__The exercise__: Write out the passage on generating country-based backgrounds, starting with "Ideally, this part" and going on through "level of effort.", and substitute "unreasonable" for "prohibitive".

__Excerpt to read__:

____________

Given a country, then, generate
uses the JSON conversion of the CIA World Factbook and other data to create a random skeletal background for the target person based on the country, including:
- Age range
- Gender Identity and Sexuality
- Religion
- Ethnicity
- Literacy
- Average Skin Tone for the Region
- Languages Spoken
- Physical impairments and psychological disorders
- A random name
Because the data is on the national level, the religion, ethnicity, and language information do not necessarily correlate appropriately with each other or with location. To explain, here's one example.
28S 46W 🌎 : Brazil 🇧🇷 (76)
Lagoa, 26, BR (-27.60491, -48.46713) 240.974km
Rio Tavares, 26, BR (-27.64529, -48.47486) 241.262km
Pantano do Sul, 26, BR (-27.77972, -48.50861) 243.4km
Armação, 26, BR (-27.74963, -48.50713) 243.55km
Itacorubi, 26, BR (-27.58315, -48.49503) 244.33km
> Republica Federativa do Brasil
> Male ♂ (bisexual 🏳️🌈), age 25 to 54, Spiritist 👻 (2.2%), mulatto (43.1%)
> Possible name: "Diego Montes"
> Average regional skin tone: #3B3A29 👋🏿
> Living with: ♿ Hearing (3.6%) impairments
> Coping with: 🧠 Social Phobia (6.8%)
> Literate 📚 (92.2%)
In this case, we've generated someone in a tiny religious minority and a large ethnic minority, so he's a perfect example. The position is in (or near) Rio de Janeiro, Brazil. Are the "mulattos" (local term with a specific connotation, not the offensive English term) sufficiently represented around Rio to be likely? Is there any overlap with Spiritists? Do Spiritists tend to be in the 25 to 54 age bracket? Unless you know the area well, it would take research to know definitively, and it's probably beyond the scope of this project.
Ideally, this part of the generation would use each individual country's census information, but finding and packaging census information for every country in the world would require a prohibitive level of effort.

____________

(Labeled box records)

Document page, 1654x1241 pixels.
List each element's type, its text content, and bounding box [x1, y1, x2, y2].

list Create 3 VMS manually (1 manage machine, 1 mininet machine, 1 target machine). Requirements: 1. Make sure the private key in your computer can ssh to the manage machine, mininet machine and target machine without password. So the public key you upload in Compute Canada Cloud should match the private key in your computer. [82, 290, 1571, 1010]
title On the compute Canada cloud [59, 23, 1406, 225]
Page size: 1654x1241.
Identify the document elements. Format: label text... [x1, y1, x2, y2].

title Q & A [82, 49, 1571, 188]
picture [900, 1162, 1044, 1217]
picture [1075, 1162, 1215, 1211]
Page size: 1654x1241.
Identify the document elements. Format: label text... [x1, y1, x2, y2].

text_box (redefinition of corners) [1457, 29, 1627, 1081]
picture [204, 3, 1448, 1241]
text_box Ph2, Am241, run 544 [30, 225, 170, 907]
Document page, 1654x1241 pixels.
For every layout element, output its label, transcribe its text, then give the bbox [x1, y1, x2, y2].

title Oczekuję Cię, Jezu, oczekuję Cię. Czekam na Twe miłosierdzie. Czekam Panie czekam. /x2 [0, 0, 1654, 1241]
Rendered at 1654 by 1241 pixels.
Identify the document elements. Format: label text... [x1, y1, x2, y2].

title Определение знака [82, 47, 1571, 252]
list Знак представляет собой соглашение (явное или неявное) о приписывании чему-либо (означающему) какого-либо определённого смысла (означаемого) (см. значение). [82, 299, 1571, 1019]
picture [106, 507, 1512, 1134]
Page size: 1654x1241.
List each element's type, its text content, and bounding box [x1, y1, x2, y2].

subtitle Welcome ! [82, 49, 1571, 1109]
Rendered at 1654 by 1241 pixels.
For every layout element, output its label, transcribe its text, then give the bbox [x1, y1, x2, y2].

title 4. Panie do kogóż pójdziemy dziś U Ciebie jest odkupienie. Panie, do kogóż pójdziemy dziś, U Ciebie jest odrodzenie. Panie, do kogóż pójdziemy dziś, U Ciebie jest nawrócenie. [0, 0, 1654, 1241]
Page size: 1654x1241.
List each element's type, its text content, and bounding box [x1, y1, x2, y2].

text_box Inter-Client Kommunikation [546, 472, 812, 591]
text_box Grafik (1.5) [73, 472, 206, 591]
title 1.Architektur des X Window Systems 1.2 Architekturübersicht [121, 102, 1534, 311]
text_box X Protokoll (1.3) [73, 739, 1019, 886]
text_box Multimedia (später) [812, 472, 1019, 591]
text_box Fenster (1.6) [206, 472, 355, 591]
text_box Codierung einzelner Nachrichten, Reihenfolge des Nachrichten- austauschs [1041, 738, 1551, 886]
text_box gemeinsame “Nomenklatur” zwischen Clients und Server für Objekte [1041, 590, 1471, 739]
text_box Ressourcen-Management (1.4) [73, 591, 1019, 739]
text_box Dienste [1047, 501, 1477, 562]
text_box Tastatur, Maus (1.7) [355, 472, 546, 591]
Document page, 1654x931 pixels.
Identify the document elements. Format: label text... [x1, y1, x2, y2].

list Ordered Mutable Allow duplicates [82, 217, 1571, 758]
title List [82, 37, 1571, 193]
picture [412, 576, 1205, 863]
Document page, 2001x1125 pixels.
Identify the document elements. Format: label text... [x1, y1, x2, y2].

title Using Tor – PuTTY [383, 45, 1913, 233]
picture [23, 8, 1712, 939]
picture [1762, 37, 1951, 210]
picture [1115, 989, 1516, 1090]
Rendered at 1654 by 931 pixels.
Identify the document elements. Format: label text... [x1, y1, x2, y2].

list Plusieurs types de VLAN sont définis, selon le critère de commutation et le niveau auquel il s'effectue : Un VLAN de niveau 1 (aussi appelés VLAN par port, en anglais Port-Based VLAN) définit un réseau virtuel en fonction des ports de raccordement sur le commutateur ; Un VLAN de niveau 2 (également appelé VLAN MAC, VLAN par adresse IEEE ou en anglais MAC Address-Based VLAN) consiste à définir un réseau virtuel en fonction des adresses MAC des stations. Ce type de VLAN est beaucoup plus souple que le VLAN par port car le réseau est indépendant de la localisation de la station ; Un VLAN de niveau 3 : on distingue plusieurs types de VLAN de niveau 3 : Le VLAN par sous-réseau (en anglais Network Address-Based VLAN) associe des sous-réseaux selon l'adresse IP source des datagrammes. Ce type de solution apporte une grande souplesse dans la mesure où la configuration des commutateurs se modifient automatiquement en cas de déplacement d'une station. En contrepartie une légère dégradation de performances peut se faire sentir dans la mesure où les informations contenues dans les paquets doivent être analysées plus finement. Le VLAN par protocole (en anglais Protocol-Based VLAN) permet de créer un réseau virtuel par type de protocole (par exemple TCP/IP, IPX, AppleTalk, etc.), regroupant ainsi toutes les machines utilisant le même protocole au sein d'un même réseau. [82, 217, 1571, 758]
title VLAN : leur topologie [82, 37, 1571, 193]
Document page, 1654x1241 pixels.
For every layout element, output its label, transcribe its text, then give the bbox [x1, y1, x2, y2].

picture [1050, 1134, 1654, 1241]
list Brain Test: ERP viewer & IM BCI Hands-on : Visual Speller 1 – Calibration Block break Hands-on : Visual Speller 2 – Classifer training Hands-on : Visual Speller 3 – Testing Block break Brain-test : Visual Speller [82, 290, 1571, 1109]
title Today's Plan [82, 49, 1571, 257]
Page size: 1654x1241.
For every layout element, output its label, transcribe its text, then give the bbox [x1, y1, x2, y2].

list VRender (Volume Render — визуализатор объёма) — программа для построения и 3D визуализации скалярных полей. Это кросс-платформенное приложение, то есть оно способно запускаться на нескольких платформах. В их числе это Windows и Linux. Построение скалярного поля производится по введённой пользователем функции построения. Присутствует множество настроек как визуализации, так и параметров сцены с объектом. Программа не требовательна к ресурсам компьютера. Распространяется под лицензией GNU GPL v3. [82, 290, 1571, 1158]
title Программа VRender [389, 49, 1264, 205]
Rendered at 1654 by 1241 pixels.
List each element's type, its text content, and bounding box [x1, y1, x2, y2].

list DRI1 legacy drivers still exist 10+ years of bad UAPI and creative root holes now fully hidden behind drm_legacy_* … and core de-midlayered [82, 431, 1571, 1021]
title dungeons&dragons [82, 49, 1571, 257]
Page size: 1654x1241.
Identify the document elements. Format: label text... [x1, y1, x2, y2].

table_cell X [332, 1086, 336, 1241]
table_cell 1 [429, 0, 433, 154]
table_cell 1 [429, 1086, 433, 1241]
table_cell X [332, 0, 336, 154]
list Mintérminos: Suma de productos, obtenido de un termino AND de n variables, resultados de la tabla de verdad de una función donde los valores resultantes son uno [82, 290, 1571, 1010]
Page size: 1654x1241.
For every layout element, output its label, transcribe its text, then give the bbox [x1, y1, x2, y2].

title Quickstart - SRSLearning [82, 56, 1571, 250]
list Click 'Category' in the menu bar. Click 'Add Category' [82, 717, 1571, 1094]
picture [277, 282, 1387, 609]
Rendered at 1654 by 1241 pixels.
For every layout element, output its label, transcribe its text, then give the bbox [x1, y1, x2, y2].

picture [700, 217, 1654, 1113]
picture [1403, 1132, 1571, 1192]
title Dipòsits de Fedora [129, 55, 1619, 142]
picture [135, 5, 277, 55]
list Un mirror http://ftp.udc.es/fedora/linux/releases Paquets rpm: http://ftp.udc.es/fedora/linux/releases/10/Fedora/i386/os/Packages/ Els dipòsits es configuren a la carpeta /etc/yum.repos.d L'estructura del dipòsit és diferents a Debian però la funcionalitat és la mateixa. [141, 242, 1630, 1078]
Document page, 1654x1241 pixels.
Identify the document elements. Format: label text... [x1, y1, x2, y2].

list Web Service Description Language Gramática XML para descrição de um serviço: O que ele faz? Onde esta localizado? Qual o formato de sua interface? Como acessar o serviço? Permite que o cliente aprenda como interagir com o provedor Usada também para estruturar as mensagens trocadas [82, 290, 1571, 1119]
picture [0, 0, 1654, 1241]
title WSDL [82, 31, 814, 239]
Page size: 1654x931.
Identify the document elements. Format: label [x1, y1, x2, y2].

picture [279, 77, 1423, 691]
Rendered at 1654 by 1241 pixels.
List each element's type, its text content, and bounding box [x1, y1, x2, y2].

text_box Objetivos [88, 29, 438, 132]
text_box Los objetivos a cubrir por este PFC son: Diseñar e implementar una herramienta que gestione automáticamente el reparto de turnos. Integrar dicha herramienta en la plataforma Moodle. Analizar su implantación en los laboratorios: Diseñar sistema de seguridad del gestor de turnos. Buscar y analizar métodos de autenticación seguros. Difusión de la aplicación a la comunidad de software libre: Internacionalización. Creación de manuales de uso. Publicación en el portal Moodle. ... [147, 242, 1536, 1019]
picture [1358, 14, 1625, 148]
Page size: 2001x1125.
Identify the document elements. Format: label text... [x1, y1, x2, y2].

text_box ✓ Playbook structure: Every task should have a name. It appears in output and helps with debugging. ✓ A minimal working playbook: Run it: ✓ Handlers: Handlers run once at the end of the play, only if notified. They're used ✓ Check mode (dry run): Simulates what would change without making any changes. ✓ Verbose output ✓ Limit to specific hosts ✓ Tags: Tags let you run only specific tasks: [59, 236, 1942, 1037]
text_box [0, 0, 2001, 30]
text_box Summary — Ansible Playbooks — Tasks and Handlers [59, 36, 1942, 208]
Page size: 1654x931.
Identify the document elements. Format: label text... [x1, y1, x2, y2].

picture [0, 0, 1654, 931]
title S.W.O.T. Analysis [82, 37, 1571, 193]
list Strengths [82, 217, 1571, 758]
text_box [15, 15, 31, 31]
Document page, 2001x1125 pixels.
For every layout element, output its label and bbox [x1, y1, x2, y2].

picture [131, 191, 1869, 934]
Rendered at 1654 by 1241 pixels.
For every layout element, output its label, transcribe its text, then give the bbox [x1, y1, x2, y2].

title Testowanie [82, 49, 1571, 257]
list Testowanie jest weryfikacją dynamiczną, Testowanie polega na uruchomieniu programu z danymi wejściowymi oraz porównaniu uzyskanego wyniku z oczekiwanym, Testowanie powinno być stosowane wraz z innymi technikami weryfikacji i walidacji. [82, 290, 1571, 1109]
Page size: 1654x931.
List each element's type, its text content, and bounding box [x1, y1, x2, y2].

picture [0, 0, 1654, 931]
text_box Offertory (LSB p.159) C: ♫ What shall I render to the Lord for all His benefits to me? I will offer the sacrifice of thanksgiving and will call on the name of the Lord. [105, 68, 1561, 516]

____________

__Solution__:
Ideally, this part of the generation would use each individual country's census information, but finding and packaging census information for every country in the world would require a unreasonable level of effort.